Composition of Piecewise Function Limit

Note that $x^2 > 0$ for $x \neq 0$, so if set $1-x^2=t$, we have $t < 1$.

So we have that $$\lim_{x \to 0} f(1-x^2)=\lim_{t \to 1^{-}}f(t)=\lim_{t \to 1^{-}}(t^2+2)=3$$ As $f(t)=t^2+2$ for $t<1$.

$$\lim_{x \to 0}f(1-x^2)=\lim_{x\to0}(1-x^2)^2+2=(1-0)^2+2=3$$ Because $x\to0$, we can use the $x<1$ function and just plug in.

EDIT: The above statement implies, but we must explicitly say that for all $x\not=0$, $x^2>0$ therefore, $1-x^2<1$

The limit of a function at a given point is determined by the values it takes near, but not at, that point. For example, to determine the limit of $x \mapsto f(1 - x^2)$ at zero, we need to examine the values of $f(1 - x^2)$ at values of $x$ that are close to but not equal to zero.
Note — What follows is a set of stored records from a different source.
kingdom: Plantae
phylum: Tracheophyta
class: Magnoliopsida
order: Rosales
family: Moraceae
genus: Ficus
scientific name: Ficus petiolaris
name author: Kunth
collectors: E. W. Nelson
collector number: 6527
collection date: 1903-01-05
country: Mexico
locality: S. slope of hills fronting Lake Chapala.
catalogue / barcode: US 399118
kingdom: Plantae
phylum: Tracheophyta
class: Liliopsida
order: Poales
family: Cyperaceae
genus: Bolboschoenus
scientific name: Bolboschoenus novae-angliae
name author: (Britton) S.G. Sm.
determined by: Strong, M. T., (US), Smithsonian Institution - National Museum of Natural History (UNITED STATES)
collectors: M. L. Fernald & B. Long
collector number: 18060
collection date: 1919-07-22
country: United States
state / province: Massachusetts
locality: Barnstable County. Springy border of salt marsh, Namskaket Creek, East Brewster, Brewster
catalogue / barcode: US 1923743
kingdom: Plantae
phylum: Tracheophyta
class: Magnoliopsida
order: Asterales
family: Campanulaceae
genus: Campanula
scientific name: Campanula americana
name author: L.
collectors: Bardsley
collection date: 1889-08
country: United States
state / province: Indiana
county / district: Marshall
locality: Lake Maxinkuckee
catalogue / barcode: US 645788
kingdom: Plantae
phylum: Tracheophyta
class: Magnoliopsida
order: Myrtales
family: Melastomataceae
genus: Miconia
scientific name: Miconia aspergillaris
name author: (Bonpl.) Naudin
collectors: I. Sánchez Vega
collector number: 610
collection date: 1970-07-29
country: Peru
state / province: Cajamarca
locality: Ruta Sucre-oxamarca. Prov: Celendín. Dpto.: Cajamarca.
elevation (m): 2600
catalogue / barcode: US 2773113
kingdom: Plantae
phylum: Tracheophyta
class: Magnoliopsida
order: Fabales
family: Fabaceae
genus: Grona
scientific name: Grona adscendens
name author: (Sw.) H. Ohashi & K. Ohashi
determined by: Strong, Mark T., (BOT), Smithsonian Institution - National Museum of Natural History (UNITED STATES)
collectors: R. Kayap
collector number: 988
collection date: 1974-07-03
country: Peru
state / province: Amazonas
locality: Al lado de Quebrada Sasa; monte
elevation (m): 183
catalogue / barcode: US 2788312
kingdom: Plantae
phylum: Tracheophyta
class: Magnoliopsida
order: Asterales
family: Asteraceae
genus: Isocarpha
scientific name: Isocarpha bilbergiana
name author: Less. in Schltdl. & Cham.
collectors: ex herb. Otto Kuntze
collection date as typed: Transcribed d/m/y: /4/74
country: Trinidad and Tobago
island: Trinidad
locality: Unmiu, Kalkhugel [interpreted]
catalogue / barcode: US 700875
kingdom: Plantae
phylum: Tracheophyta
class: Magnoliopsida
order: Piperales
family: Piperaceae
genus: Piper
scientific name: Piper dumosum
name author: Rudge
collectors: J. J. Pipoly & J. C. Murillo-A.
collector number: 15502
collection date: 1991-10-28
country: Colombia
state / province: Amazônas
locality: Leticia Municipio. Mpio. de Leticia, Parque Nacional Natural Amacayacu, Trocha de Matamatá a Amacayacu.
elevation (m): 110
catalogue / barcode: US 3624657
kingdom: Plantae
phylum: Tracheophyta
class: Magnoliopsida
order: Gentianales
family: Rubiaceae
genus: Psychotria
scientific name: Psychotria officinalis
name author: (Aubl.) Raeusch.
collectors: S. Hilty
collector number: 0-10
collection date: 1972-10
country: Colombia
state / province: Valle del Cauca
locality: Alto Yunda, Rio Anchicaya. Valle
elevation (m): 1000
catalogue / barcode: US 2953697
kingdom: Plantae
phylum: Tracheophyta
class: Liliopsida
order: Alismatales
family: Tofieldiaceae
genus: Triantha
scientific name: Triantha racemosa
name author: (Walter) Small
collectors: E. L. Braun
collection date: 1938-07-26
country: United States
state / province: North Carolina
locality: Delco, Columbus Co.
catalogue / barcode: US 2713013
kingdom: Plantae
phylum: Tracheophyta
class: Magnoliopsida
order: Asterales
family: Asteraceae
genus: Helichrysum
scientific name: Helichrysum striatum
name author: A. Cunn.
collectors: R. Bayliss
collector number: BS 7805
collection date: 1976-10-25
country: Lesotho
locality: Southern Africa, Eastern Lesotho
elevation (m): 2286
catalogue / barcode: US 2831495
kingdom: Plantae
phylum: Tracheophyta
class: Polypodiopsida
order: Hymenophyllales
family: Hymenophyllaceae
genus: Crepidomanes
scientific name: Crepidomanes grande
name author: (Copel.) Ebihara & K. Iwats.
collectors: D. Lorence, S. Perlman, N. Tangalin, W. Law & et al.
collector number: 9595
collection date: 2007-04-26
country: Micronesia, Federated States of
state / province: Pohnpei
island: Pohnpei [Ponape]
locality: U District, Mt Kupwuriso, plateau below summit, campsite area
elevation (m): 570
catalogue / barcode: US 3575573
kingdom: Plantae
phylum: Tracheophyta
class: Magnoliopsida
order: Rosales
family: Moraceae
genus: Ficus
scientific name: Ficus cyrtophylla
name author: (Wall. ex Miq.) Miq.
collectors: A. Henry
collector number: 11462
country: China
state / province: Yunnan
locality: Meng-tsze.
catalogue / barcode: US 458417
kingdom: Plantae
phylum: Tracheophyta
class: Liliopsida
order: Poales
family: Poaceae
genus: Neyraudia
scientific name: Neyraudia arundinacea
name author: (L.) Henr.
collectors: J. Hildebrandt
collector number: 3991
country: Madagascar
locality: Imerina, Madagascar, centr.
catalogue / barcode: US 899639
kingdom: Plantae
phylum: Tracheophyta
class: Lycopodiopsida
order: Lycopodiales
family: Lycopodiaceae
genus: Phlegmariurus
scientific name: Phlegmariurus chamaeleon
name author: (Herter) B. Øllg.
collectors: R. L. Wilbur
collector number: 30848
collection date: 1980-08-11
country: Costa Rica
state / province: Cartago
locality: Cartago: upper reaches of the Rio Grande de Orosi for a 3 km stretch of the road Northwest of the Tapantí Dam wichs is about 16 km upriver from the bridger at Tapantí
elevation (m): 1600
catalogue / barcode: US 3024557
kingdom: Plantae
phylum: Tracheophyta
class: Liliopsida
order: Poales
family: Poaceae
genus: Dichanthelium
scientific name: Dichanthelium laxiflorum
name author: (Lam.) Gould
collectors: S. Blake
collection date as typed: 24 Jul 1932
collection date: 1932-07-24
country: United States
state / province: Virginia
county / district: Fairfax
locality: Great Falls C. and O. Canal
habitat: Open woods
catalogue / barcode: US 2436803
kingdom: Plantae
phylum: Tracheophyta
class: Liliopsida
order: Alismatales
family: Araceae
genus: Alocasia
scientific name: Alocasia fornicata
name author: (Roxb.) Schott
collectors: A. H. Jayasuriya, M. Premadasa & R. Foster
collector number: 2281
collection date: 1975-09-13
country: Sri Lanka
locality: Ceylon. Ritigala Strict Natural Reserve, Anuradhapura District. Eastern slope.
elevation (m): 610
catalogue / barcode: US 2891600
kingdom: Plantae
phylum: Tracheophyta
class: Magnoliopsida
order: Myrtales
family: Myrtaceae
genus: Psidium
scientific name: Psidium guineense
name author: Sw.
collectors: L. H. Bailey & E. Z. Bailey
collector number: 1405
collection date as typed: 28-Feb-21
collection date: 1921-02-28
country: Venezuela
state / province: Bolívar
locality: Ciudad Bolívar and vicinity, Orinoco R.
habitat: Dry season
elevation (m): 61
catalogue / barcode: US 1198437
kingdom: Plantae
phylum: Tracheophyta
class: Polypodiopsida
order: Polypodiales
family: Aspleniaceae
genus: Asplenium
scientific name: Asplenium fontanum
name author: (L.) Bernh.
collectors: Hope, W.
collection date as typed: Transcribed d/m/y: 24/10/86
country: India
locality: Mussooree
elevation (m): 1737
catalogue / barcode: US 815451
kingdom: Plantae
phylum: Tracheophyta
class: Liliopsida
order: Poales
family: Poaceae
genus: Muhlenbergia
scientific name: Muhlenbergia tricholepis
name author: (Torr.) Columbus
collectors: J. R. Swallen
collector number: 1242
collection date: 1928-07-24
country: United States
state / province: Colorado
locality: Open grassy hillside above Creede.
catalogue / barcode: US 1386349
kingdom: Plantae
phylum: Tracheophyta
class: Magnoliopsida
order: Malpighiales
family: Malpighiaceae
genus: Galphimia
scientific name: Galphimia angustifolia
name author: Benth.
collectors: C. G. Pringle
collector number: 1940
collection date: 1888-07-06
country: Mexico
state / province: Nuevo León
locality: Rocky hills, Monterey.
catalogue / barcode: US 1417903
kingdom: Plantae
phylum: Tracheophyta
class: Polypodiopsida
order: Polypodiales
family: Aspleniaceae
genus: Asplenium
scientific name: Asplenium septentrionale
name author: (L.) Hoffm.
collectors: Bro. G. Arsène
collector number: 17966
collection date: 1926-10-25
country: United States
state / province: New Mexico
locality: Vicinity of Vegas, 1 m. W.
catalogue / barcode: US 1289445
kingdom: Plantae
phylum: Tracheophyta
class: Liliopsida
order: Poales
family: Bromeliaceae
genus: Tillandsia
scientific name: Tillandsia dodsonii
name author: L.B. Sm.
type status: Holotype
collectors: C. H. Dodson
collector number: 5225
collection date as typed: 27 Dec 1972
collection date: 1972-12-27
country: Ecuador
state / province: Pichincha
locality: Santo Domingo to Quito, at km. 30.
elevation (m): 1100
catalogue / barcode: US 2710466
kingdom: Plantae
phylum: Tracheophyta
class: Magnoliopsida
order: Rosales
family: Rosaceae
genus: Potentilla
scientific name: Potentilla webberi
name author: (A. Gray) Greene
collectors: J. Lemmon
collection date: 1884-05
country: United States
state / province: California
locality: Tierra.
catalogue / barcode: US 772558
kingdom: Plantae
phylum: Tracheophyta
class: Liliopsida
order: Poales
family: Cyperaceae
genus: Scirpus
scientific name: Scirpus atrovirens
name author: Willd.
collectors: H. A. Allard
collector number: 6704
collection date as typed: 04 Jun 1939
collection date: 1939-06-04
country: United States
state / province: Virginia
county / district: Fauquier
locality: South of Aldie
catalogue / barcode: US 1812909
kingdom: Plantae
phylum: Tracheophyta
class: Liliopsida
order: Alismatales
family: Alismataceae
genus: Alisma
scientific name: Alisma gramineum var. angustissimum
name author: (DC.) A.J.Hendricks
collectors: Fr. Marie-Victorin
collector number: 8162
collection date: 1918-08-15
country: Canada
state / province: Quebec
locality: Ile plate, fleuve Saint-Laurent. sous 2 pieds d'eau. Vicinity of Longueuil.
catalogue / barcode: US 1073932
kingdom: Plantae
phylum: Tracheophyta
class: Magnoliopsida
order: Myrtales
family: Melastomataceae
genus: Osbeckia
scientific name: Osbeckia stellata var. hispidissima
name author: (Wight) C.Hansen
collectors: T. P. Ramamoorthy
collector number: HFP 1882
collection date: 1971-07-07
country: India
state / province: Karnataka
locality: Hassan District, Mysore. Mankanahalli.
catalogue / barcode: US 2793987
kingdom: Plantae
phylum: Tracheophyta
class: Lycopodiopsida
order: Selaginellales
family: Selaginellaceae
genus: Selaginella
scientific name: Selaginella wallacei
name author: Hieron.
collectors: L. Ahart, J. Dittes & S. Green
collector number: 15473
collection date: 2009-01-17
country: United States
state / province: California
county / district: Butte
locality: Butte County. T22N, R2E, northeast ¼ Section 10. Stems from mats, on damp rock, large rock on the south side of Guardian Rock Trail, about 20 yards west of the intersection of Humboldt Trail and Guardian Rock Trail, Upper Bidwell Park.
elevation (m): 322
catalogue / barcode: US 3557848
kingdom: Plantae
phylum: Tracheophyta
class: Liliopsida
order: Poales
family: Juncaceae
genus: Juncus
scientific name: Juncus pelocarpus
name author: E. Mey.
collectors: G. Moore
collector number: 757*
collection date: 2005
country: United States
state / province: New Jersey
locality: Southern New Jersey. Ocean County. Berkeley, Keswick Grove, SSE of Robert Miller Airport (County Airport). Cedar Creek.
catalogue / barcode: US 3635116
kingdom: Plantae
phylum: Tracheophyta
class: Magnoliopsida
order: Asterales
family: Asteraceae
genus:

Assuming that $x$ is meant to be restricted to real numbers (which the piecewise definition of $f$ implicitly suggests), $x^2 > 0$ (and therefore $1 - x^2 < 1$) whenever $x \ne 0$. Thus: $$f(1 - x^2) = (1 - x^2)^2 + 2 \quad \forall x \ne 0.$$

The limit of $(1 - x^2)^2 + 2$ as $x \to 0$ equals $3$.